Do you want to move into an area of young families with small children? Are you looking in a neighborhood with a high percentage of elderly residents? Consider your life-style. Will it be compatible with that of those already living there? 

In R-2 zones (which constitute much of the city's residential area), single-family homes can be occupied by no more than three unrelated people. If your dwelling is in violation, the city can require the landlord to reduce the number of occupants by evicting you or one of your roommates. 

If the apartment does not come with a parking space or sufficient parking for the number of tenant vehicles, will the landlord rent additional space(s)? Is other convenient parking available or will your vehicle be a problem to park? 

As an off-campus student you have costs like rent, heating, cooling, water, electric and food. We recommend this easy budget formula to see what you can afford. You can find this resource by clicking here

Signing a Lease

The last step in the process of finding a place to live is probably the most important: reading and signing the lease. A lease is a contract conveying the right to possession of real estate to a tenant for a designated length of time and usually for a specified rent. It is crucial that you read the entire lease carefully and understand all its terms and provisions. Many of the problems that can arise in a rental situation can be forestalled by simply understanding what is in the agreement. Remember, anyone 18 years or older who signs a rental contract can be legally bound by its terms. 

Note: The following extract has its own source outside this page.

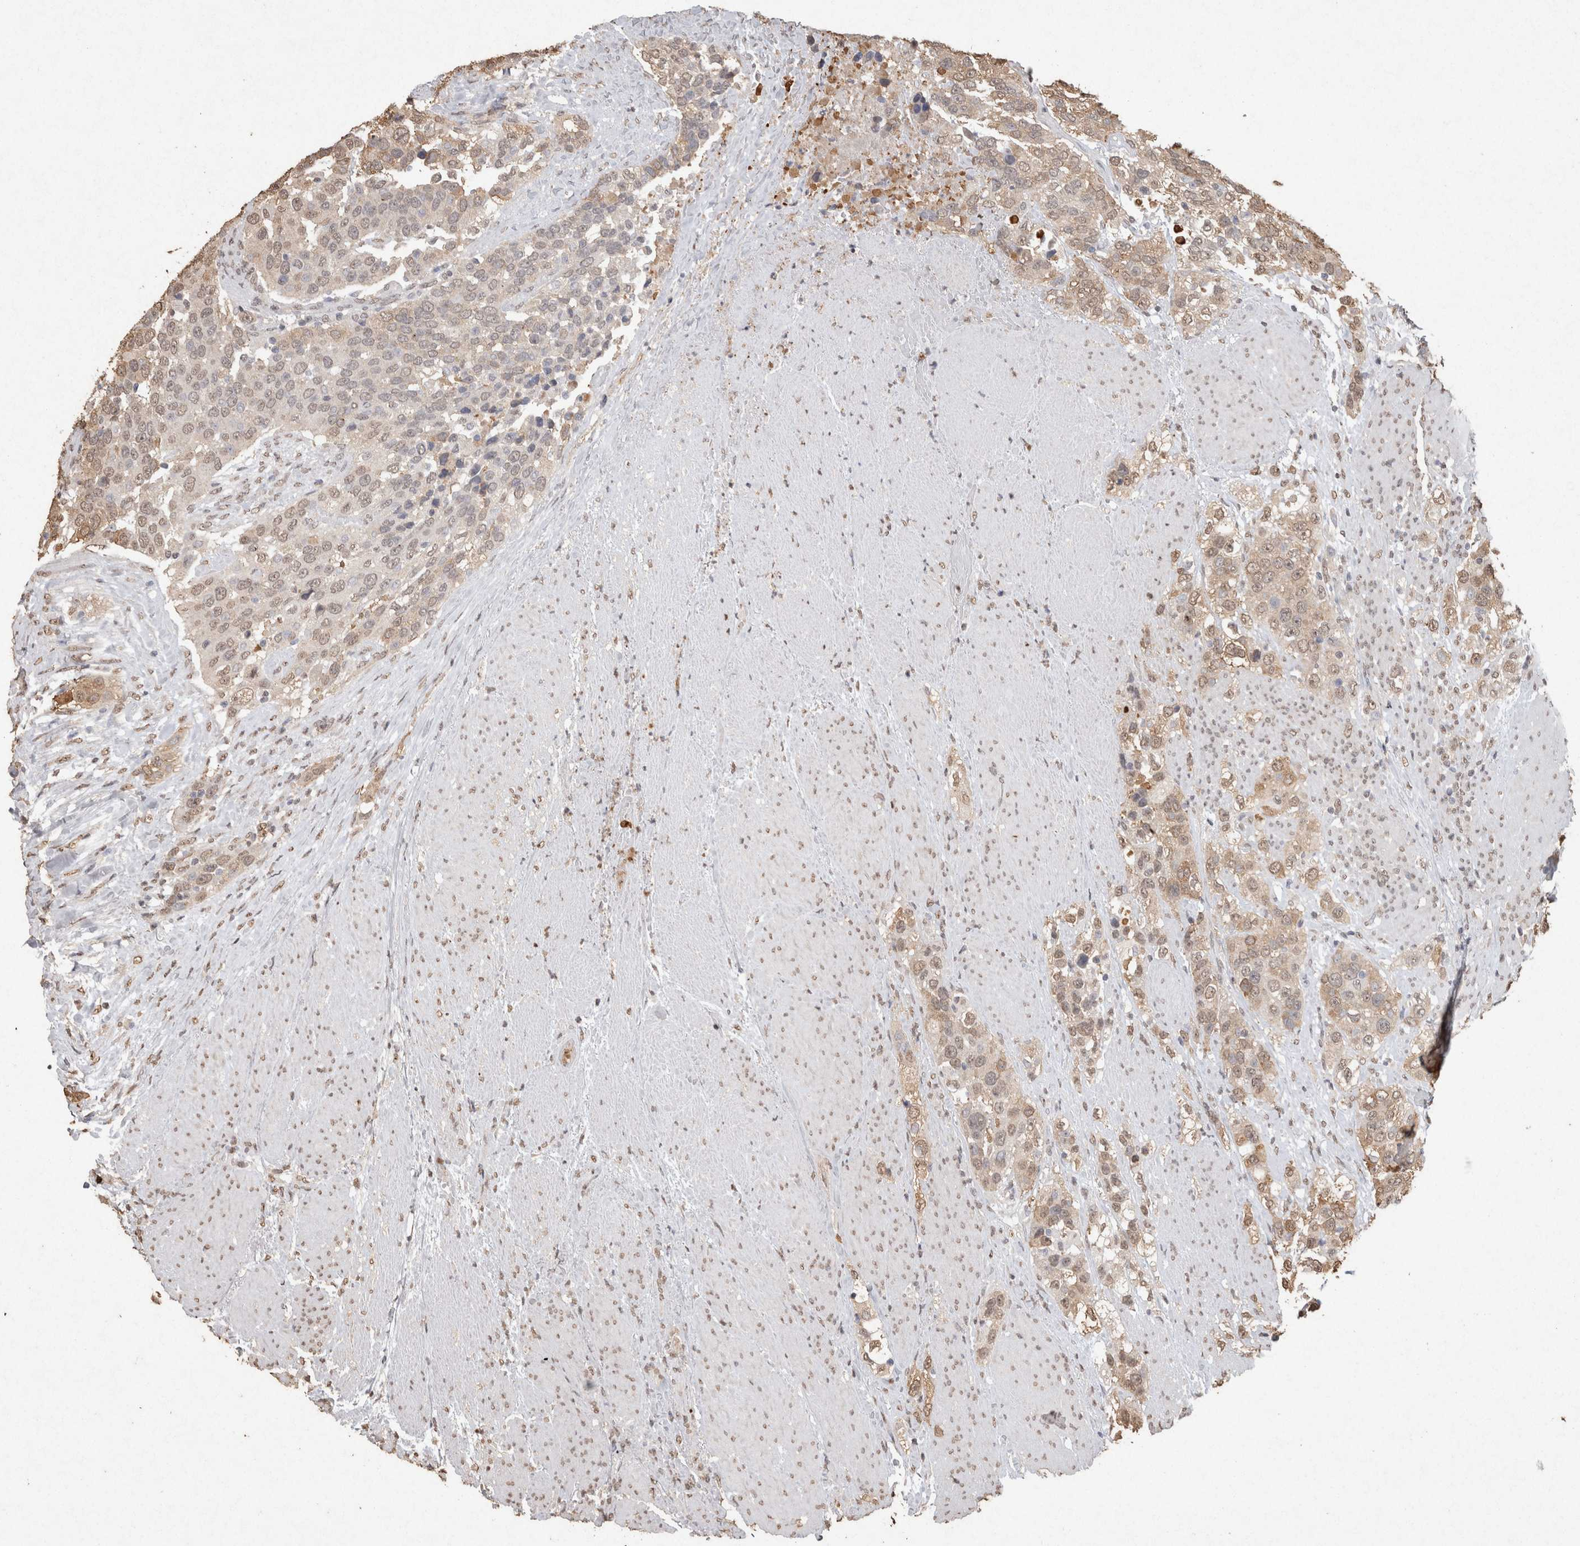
{"staining": {"intensity": "weak", "quantity": ">75%", "location": "nuclear"}, "tissue": "urothelial cancer", "cell_type": "Tumor cells", "image_type": "cancer", "snomed": [{"axis": "morphology", "description": "Urothelial carcinoma, High grade"}, {"axis": "topography", "description": "Urinary bladder"}], "caption": "The histopathology image demonstrates staining of urothelial cancer, revealing weak nuclear protein expression (brown color) within tumor cells. (DAB IHC, brown staining for protein, blue staining for nuclei).", "gene": "MLX", "patient": {"sex": "female", "age": 80}}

Although most landlords in the Ithaca area require a lease, you may be able to rent a place without entering into some form of contract. When you rent housing without a lease, you have the full right of possession and reasonable use of the property, just as you would with a written lease. You are entitled to one month's notice from the landlord that you must vacate the property. In turn, you must give the landlord one month's notice of your intent to leave. If you do not leave as promised, the rent may be increased substantially, or you may be evicted. 

However, remember that memories become vague with time, and disputes may arise over verbal agreements made in the past. Some of the benefits of having a lease agreement are that the rent is usually constant, and the rights and responsibilities of landlord and tenant are clearly defined.

Tips - Before You Sign a Lease

You and a landlord can mutually agree to add to or otherwise change the proposed lease. This is especially important if the landlord promises to make improvements to the property prior to or during the tenancy. Be sure to: 

  • get everything in writing, dated, and signed by both you and the landlord (a written lease may not be legally modified by an oral agreement). 
  • all agreed additions and deletions are in writing and are initialed by both you and the landlord on all copies of the lease. 
  • mark objectionable clauses, and try to have them removed. 
  • list any provisions you would like to add (e.g., listing the specific appliances a landlord indicates will be provided; that the landlord will paint the premises or make modifications before you move in). 
  • if any rules or provisions are part of a separate document, either have these included as part of the lease or obtain a copy for your records. 

  • see an attorney or a tenant advocacy service if the lease is extremely complex, involves large amounts of money, or is for a long time period, such as three or more years. 

  • not sign a lease that has any blank sections. 

  • not agree to a provision to obey rules not yet written. 

  • assume the landlord will enforce every lease provision.